*Work instructions*: Scan the entries below. Report each line where the string "pixels" occurs.

[Rendered page images]
++++
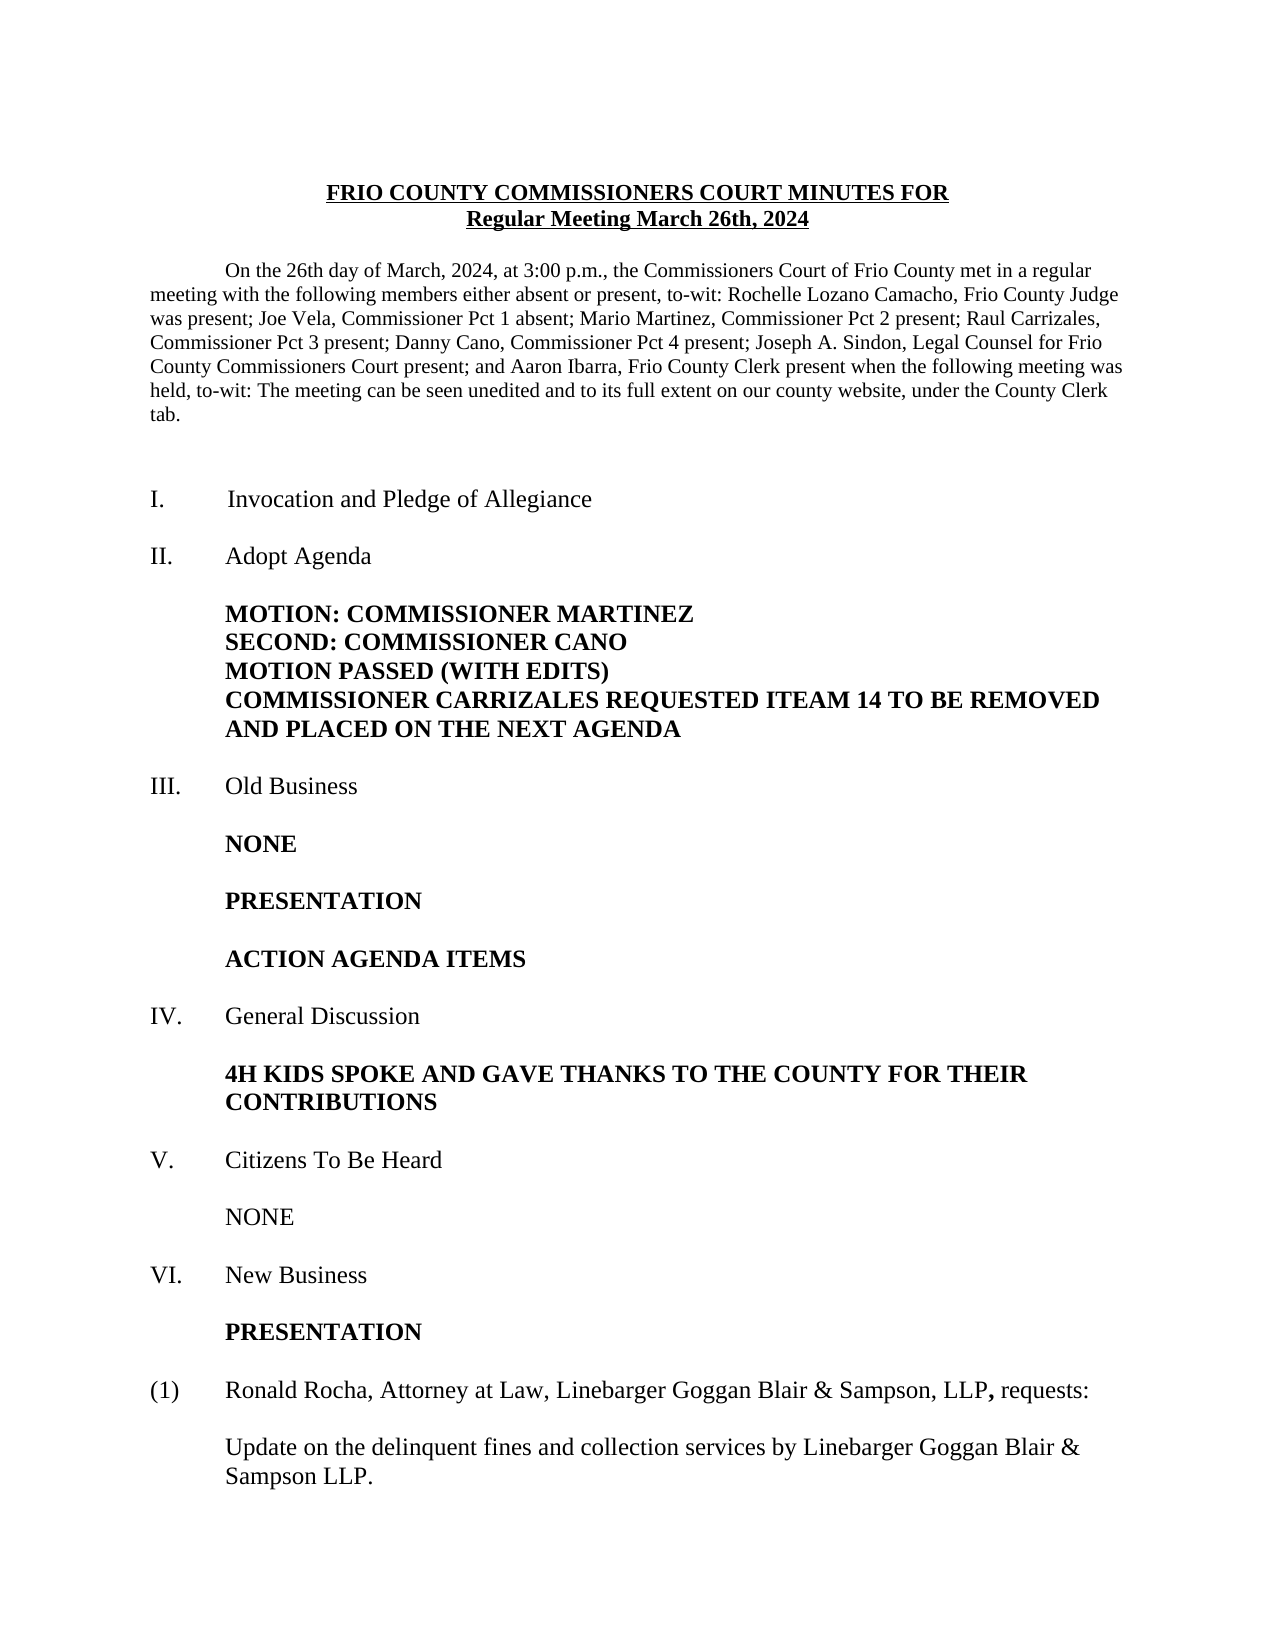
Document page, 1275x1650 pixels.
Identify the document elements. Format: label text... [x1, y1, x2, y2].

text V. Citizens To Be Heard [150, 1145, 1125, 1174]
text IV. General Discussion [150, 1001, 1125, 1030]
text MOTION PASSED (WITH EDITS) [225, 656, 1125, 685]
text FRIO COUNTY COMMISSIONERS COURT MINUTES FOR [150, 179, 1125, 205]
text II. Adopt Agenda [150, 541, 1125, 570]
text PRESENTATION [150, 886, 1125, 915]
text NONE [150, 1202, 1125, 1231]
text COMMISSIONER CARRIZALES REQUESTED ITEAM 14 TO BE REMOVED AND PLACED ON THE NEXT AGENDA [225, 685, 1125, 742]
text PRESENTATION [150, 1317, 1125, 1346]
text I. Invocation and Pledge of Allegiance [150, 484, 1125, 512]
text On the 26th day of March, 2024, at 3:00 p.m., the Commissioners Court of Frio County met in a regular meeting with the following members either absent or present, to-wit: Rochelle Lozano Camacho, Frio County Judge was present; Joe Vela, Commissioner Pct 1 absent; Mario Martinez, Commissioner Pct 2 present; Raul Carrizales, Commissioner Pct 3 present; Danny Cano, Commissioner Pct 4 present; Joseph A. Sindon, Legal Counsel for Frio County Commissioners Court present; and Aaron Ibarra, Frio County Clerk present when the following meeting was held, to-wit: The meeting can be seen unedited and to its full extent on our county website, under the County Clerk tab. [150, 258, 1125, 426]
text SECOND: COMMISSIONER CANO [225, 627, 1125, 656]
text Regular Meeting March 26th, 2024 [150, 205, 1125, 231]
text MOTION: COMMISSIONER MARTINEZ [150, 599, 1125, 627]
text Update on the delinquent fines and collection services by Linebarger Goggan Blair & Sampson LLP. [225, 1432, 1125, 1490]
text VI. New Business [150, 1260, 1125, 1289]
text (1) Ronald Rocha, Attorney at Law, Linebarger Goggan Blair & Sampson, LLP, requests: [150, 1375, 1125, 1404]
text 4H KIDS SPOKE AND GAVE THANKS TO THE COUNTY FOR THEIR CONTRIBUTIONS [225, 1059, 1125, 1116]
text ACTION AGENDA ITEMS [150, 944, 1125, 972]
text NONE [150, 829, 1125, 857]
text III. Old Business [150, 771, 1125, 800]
++++
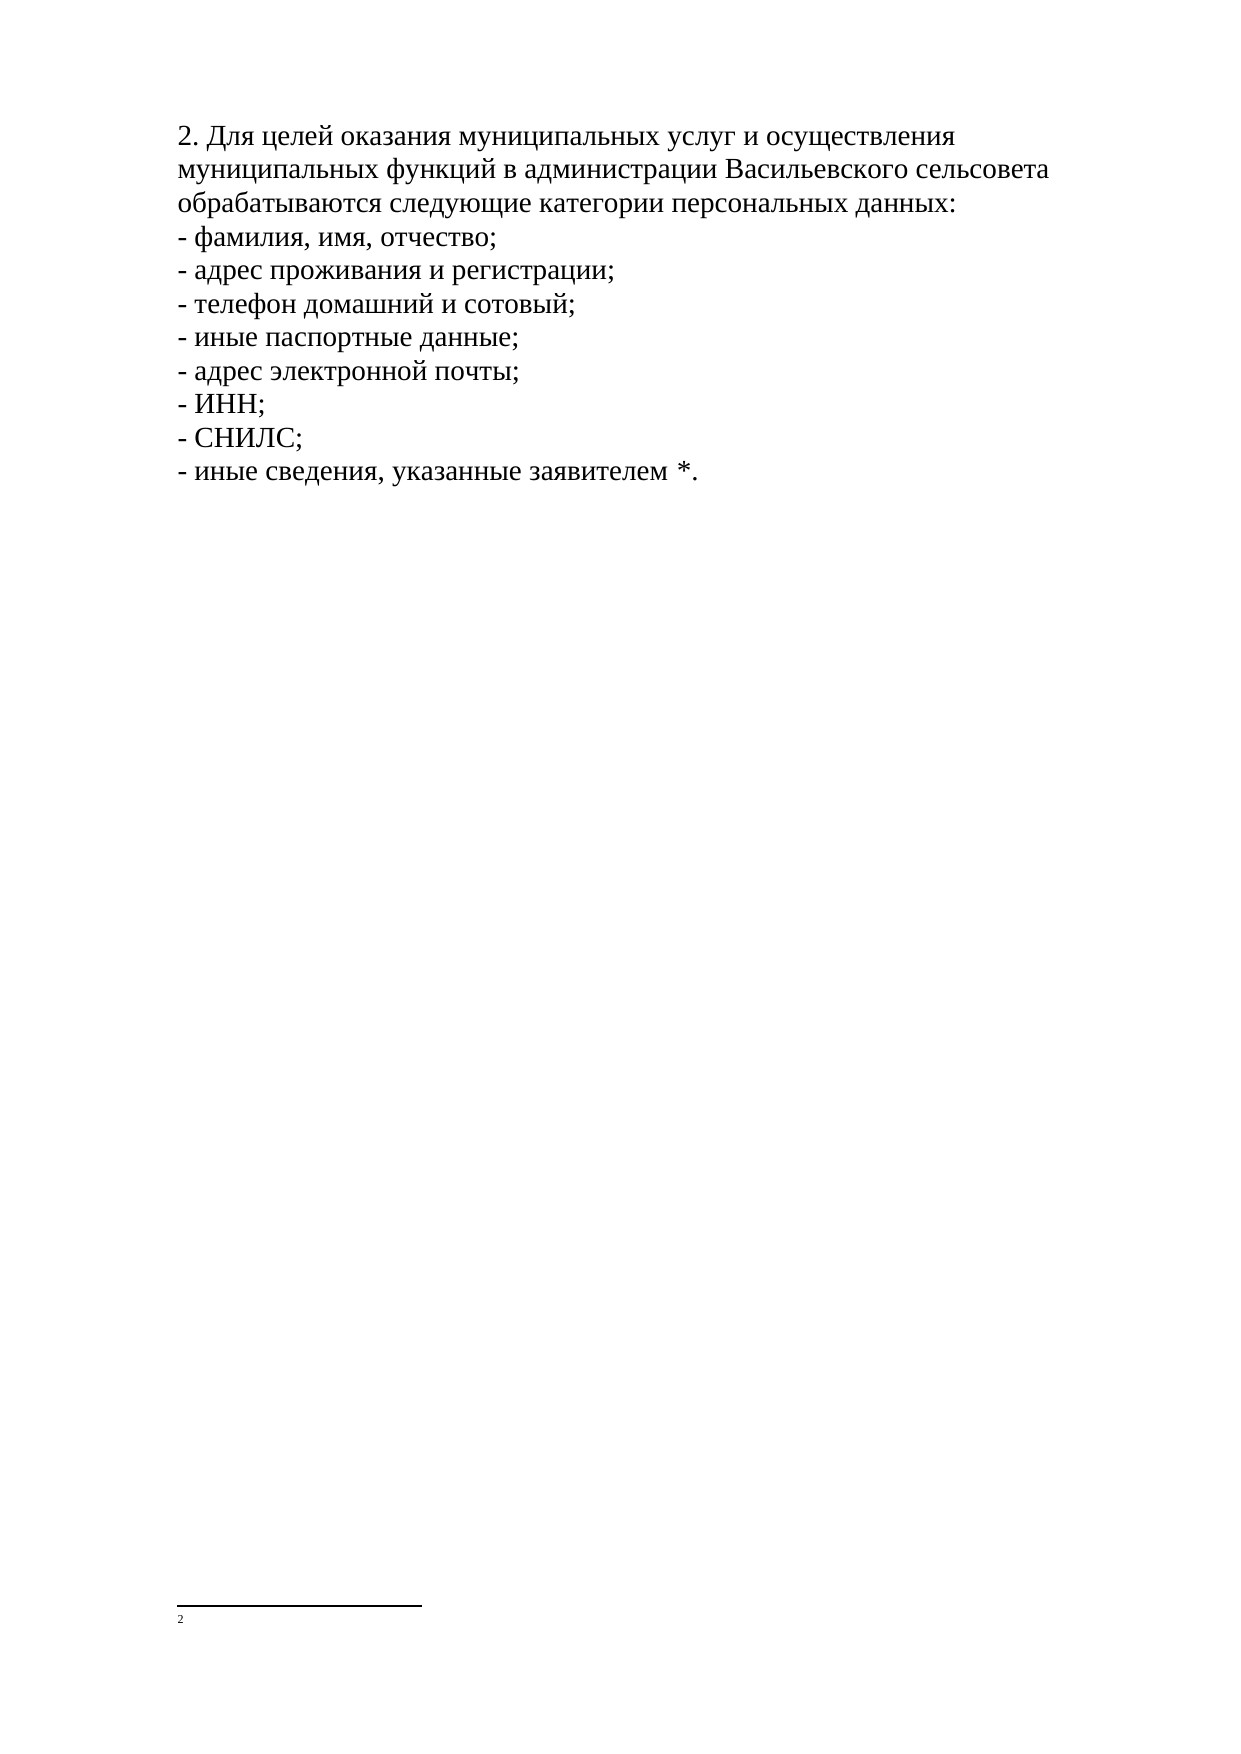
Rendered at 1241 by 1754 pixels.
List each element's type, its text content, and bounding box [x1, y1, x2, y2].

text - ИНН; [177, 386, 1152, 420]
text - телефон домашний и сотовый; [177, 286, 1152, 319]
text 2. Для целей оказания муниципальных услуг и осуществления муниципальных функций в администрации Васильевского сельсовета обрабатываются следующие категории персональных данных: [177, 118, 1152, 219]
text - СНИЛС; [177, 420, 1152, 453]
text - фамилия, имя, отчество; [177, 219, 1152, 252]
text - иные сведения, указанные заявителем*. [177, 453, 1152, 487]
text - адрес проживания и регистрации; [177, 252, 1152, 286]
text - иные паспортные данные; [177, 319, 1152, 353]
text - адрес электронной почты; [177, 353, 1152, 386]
++++
*Output of the task*:
Document page, 1275x1650 pixels.
Rendered at 1241 by 1754 pixels.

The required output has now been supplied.